Na mesma reunião, os senadores autorizaram o envio de convite para que os ministros Dias Toffoli e Alexandre de Moraes prestem depoimento à comissão. Como se trata de convite, a presença dos magistrados não é obrigatória. Já o banqueiro Daniel Vorcaro, proprietário do Banco Master, foi formalmente convocado e, portanto, tem comparecimento obrigatório.

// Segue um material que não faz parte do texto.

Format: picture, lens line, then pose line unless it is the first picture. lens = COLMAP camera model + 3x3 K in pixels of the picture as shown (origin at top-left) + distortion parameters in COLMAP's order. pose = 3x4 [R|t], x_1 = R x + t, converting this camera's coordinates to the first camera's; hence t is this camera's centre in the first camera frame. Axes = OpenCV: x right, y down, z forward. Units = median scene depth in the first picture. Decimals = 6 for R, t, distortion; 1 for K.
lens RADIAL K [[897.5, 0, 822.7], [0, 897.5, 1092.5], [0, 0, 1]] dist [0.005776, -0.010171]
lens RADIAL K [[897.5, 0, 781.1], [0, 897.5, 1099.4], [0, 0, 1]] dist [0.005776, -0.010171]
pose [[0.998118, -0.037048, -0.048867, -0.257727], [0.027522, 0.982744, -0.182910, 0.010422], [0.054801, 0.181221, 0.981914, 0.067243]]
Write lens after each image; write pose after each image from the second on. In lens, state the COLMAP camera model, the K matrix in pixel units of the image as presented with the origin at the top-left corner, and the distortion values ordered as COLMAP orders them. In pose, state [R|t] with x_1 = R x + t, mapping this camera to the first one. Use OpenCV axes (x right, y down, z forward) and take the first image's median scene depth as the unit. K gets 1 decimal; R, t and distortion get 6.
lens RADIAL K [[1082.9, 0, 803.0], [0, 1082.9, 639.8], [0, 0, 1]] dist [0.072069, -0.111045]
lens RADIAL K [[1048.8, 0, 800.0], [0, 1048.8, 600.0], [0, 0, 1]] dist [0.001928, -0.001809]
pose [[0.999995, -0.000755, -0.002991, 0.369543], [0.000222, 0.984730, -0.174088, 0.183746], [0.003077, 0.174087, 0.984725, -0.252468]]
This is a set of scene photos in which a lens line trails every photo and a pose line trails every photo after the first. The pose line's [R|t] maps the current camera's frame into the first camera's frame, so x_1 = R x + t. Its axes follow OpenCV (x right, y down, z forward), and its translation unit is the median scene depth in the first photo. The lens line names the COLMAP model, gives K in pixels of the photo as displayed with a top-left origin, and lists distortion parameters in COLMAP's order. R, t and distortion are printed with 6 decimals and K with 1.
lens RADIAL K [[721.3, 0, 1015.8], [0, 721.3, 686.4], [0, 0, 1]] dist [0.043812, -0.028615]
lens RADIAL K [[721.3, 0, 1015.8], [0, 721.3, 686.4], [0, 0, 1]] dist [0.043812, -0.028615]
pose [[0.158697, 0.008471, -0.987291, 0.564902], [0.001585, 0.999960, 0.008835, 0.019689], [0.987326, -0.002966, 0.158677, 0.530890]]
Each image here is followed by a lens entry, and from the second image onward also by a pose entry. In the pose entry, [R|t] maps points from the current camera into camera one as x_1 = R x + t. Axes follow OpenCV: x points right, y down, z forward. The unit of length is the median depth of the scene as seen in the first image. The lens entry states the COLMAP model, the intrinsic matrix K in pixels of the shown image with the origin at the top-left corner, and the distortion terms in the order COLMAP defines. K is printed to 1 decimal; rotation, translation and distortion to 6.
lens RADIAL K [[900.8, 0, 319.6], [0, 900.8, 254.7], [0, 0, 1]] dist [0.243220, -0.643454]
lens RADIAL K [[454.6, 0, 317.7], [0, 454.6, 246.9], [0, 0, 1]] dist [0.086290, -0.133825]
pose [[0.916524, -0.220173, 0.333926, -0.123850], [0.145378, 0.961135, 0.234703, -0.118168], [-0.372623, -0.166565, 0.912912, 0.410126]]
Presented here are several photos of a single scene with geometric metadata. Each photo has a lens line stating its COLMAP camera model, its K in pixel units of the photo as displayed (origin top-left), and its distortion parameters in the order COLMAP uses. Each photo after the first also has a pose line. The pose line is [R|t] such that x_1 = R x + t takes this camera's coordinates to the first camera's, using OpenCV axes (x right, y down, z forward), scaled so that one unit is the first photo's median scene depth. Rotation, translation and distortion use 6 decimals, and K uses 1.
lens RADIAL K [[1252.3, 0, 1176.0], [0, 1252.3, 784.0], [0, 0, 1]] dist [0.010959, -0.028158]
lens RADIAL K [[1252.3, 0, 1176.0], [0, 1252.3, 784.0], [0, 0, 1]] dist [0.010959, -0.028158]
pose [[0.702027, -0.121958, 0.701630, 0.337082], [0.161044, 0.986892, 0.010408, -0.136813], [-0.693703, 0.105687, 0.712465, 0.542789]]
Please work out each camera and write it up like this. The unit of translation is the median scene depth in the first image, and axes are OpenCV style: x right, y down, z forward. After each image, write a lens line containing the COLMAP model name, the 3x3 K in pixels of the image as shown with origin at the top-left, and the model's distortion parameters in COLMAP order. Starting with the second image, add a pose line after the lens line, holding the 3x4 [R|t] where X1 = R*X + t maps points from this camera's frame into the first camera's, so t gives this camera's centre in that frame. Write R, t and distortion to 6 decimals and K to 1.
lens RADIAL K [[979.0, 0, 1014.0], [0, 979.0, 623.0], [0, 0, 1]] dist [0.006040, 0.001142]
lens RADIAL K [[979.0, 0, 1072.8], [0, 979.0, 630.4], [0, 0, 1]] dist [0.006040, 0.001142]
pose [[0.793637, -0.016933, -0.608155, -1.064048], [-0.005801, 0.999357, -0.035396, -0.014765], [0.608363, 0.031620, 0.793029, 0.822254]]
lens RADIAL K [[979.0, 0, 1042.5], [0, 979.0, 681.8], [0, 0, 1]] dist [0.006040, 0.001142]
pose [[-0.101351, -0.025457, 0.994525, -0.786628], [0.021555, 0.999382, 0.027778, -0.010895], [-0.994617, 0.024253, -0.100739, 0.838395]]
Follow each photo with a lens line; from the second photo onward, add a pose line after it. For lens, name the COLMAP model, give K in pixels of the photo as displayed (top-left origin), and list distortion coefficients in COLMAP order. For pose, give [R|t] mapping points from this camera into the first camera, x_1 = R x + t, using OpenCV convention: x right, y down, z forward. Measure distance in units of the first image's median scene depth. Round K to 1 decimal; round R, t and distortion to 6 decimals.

Relações com o Banco Master sob análise
Os ministros do STF tornaram-se alvo de questionamentos em razão de vínculos indiretos com a instituição financeira. O escritório da advogada Viviane Barci de Moraes, esposa de Alexandre de Moraes, possui contrato de R$ 129 milhões com o Banco Master. No caso de Dias Toffoli, a Maridt Participações — da qual ele é sócio anônimo — tinha participação em dois resorts da rede Tayayá, participação que foi vendida a fundos de investimento ligados ao pastor Fabiano Zettel, cunhado e operador financeiro de Vorcaro.
Além de Vorcaro e dos dois ministros, a CPI convocou os irmãos de Toffoli, José Carlos e José Eugênio, responsáveis pela administração formal da Maridt Participações.
Justificativa dos requerimentos
O pedido de convite aos magistrados foi apresentado pelo senador Eduardo Girão (Novo-CE). No caso de Toffoli, o parlamentar aponta decisões “pouco usuais” adotadas quando o ministro relatava no STF a investigação da Operação Compliance Zero, entre elas a avocação do processo para a Corte, o grau máximo de sigilo e a centralização dos atos sob sua relatoria.
Em relação a Alexandre de Moraes, Girão sustenta que a oitiva é necessária para esclarecer a natureza das interlocuções mantidas pelo ministro, os limites entre atuação pública e interesses privados, além de possível sobreposição entre suas funções institucionais e relações particulares.